A common misconception is that indirect-cost rates are expressed as a percentage of the total grant, so a rate of 50% would mean that half of the award goes to overheads. Instead, they are expressed as a percentage of the direct costs to fund the research. So, a rate of 50% means that an institution receiving \$150 million will get \$100 million for the research and \$50 million, or one-third of the total, for indirect costs. But there are multiple caps that lower the base amount from which the indirect rate is calculated, or that limit the amount of money that a research institution can request. So very few institutions receive the full negotiated rate on the direct funding they receive..

### Modified Total Direct Cost Base: Typically Federal Projects

For federally-sponsored projects, indirect costs are typically determined by applying the campus's negotiated F&A rate to the modified total direct cost (MTDC) base.

The MTDC base is a subset of the total direct costs of the project, excluding such items as equipment, student tuition, research patient care costs, rent and the first \$25,000 of subrecipient charges. MTDC is defined in 2 CFR 200 and UC's campus rate agreements.

Say a researcher is applying to the National Science Foundation for a grant in which the direct costs are \$10,000. Because of certain exclusions like equipment and tuition, the Modified Total Direct Cost base is \$6,000. The campus's federally-negotiated indirect cost rate is 50%. Applying the formula (rate x MTDC = indirect cost recovery), the university would receive \$3,000 for F&A costs on top of the \$10,000 direct costs of the grant (.50 x 6,000 = \$3,000) for total costs of \$13,000.  In this scenario, where the indirect cost rate is 50 percent, 23 percent of the grant's total costs would be allocated to indirect costs.

Because of certain federal statutes or regulations, on limited occasions, a federal agency may be permitted to apply a lower rate or forego awarding indirect costs.

Some non-federal sponsors do exclude certain cost categories from the base; however, it is important to remember that their definition of an MTDC base is likely different from a federally-defined MTDC. This distinction has important costing implications, so it is always critical to understand a sponsor's policy and seek clarification if it is ambiguous. Typically, non-federal sponsors that use an MTDC base exclude different costs than UC's federally-defined MTDC.

### Total Direct Cost Base and Total Costs: Typically Non-Federal

Given the dominance of federal funding at UC, applying a rate from a federally-negotiated rate agreement to the federally-defined MTDC base is the most common approach used to calculate indirect cost recovery. However, it is important to note that most non-federal sponsors follow indirect cost recovery formulas that may seem similar to the federal approach, but often feature lower rates and different definitions of the indirect cost base than what you would see in a standard federal award subject to a federally-negotiated rate agreement.

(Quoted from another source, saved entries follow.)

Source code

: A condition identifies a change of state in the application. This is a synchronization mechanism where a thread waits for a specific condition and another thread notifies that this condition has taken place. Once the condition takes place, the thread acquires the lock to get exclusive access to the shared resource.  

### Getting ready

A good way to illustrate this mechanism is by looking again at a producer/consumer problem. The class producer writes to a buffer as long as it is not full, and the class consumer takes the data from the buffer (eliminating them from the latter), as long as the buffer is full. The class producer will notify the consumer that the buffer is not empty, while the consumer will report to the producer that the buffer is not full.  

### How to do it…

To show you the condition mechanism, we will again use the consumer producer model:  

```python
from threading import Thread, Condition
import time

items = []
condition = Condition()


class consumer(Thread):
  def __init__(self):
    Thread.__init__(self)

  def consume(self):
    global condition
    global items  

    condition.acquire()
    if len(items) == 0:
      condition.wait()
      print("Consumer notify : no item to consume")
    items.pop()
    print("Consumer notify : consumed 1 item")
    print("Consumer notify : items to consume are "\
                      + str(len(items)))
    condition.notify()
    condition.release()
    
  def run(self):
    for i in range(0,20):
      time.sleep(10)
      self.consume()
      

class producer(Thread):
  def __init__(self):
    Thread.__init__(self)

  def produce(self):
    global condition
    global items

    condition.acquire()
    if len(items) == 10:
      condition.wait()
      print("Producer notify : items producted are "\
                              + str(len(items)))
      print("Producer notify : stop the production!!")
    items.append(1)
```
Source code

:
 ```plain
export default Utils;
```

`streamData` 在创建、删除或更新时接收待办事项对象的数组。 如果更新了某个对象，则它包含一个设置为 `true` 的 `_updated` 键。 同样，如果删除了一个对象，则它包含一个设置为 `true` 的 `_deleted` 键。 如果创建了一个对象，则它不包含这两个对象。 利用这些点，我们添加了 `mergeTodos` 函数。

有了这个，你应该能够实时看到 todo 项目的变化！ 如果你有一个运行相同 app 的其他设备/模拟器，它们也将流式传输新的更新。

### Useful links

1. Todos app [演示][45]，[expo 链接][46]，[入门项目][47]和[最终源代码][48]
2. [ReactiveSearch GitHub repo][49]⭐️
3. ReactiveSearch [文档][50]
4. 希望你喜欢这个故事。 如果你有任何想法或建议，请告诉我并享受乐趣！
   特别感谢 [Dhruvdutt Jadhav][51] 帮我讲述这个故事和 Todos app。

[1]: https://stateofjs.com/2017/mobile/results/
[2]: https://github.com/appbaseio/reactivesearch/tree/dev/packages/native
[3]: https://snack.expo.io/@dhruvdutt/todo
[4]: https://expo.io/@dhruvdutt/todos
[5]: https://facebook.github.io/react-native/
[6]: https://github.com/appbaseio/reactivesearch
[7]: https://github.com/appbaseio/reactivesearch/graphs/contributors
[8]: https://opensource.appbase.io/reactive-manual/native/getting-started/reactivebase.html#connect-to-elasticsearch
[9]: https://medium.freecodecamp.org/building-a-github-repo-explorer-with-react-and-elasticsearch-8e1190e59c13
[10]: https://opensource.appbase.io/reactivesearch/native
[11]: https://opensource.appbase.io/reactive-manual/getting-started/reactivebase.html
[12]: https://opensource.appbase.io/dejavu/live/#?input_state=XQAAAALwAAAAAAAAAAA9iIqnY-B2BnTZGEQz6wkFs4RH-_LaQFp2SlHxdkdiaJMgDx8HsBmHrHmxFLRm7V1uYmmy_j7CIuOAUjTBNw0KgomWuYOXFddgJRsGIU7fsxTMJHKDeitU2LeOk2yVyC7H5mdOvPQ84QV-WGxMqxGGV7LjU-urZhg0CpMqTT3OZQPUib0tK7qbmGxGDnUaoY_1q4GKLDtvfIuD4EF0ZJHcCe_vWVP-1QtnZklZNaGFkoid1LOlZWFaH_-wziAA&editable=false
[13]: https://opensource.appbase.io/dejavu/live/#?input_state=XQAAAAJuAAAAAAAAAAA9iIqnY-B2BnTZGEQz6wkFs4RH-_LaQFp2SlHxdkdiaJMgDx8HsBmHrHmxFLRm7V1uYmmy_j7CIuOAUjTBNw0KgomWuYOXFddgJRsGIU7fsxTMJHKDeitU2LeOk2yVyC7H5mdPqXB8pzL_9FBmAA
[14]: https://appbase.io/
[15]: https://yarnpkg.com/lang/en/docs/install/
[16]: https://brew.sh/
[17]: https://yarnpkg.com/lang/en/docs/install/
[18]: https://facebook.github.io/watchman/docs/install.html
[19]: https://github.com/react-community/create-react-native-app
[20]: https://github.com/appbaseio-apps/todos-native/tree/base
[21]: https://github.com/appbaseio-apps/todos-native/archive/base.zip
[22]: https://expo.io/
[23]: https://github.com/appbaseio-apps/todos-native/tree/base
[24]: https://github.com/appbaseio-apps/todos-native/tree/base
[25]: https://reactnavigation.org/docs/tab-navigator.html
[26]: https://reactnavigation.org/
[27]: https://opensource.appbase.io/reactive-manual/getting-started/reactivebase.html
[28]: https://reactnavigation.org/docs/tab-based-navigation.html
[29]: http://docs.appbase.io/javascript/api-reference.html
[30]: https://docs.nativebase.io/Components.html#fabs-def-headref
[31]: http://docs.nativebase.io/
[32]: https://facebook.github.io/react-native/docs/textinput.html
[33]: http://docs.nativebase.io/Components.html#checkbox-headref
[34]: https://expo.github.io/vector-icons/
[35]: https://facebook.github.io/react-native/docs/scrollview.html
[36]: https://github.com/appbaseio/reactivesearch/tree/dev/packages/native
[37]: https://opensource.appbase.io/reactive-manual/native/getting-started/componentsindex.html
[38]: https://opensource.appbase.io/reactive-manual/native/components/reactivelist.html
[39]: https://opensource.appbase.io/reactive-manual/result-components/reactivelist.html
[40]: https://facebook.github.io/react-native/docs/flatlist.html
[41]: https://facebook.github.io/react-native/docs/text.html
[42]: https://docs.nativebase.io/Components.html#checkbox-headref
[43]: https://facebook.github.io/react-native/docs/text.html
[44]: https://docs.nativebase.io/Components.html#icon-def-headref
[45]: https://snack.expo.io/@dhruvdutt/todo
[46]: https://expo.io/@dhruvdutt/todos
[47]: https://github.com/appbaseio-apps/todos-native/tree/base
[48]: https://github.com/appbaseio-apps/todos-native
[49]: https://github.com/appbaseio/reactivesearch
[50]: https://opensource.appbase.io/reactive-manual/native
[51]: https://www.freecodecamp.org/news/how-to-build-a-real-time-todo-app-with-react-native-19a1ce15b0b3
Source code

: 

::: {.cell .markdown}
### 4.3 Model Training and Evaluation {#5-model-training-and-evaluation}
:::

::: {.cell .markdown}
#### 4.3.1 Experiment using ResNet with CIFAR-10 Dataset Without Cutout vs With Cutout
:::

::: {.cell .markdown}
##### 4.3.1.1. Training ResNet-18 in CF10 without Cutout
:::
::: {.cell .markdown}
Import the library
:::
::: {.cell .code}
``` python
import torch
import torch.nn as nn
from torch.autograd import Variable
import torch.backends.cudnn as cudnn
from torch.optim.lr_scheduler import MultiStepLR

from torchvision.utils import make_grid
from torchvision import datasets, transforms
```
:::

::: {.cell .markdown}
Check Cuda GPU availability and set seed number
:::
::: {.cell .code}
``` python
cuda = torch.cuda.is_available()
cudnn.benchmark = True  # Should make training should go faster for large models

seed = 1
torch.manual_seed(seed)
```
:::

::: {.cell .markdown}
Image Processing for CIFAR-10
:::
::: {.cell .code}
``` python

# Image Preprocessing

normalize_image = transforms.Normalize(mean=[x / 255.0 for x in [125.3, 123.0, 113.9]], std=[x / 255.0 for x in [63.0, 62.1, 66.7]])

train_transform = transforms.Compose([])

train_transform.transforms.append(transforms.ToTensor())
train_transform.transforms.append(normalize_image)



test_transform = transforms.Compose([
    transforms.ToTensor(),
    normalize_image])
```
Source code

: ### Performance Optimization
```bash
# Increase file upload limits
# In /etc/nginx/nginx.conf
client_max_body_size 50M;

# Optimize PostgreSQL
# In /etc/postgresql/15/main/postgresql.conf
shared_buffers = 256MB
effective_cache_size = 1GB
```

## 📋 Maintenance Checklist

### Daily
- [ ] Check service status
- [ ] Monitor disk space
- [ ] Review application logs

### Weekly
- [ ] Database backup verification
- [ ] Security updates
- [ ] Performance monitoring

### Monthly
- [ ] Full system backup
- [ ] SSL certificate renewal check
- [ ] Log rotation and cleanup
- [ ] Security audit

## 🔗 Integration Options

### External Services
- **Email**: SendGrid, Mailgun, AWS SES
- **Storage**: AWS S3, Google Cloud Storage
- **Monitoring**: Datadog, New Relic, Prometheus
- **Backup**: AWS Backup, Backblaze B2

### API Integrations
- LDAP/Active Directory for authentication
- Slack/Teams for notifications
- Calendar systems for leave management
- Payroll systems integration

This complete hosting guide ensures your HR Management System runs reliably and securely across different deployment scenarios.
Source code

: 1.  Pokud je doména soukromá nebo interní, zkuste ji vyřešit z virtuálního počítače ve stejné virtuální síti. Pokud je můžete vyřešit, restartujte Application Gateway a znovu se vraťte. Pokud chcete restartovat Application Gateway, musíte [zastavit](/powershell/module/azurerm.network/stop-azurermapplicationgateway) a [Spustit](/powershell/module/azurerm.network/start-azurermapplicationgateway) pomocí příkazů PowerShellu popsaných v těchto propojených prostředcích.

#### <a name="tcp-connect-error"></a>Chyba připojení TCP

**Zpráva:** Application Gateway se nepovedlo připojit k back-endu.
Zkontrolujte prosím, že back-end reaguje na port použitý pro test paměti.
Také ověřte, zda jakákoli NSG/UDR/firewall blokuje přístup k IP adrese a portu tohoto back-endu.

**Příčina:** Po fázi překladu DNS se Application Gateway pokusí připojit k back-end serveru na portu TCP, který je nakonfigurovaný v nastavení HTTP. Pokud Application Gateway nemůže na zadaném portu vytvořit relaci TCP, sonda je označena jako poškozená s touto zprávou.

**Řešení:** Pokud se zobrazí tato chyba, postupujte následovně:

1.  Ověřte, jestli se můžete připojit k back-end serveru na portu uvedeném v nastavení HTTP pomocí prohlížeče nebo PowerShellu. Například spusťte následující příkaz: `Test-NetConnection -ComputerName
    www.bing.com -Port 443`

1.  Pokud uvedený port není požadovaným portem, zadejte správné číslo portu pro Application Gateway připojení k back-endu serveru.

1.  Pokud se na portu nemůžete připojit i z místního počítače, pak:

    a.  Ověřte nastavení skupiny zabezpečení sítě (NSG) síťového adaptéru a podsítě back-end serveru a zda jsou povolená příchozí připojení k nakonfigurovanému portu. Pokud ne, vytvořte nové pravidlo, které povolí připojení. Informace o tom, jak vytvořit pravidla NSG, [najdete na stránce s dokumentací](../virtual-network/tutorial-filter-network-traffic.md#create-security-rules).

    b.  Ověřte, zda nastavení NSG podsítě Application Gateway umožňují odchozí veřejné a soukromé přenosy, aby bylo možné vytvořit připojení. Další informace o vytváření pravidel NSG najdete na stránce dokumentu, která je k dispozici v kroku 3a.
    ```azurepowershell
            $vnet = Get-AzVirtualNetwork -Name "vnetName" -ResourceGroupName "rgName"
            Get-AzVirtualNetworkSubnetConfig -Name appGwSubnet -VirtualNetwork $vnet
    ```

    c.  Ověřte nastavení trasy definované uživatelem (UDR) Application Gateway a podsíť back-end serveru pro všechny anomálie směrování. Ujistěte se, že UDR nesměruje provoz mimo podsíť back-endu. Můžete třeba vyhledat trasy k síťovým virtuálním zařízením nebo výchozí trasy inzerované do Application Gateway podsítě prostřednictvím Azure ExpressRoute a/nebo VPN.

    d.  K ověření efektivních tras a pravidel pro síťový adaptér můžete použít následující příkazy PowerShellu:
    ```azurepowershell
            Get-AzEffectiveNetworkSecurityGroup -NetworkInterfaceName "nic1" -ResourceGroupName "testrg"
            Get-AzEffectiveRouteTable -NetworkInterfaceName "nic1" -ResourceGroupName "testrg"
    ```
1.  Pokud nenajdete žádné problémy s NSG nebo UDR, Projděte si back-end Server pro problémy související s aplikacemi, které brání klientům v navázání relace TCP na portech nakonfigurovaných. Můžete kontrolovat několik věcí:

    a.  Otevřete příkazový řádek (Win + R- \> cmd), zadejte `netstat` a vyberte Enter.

Many non-profit sponsors will often offer a rate applied to a Total Direct Cost (TDC) base. Unlike an MTDC base, none of the direct costs are excluded when the rate is being applied.

For example, if the total direct cost for a particular project is \$100,000  and 50% is the sponsor's allowable indirect cost rate, one would calculate indirect cost recovery by multiplying \$100,000 by 50%, yielding \$50,000 in indirect costs. The resulting total cost of the project equals \$150,000 (\$100,000 TDC + \$50,000 IDC), and 33 percent of the grant's total cost would be allocated for indirect costs.

Many smaller foundations often provide a capped amount to an award and then allow a certain percentage of that award to go to indirect cost recovery. This "Total Cost" allocation of indirect costs should not be confused with a sponsor using a TDC base.

For example, if a sponsor limits an award to \$100,000 and states that ten percent of the award may be used for indirect costs, then \$90,000 would be allocated for direct costs and \$10,000 would be allocated for indirect costs. Ten percent of the total cost may be used for indirect cost recovery.

Certain federal programs that are subject to statutory indirect cost restrictions also feature total cost restrictions in lieu of applying a federally-negotiated rate agreement.

When discussing indirect cost recovery, it is important to consider both the indirect cost rate and the base being used, and appreciate the difference between using a rate and base to calculate indirect costs versus allocating a percentage of an award toward indirect costs.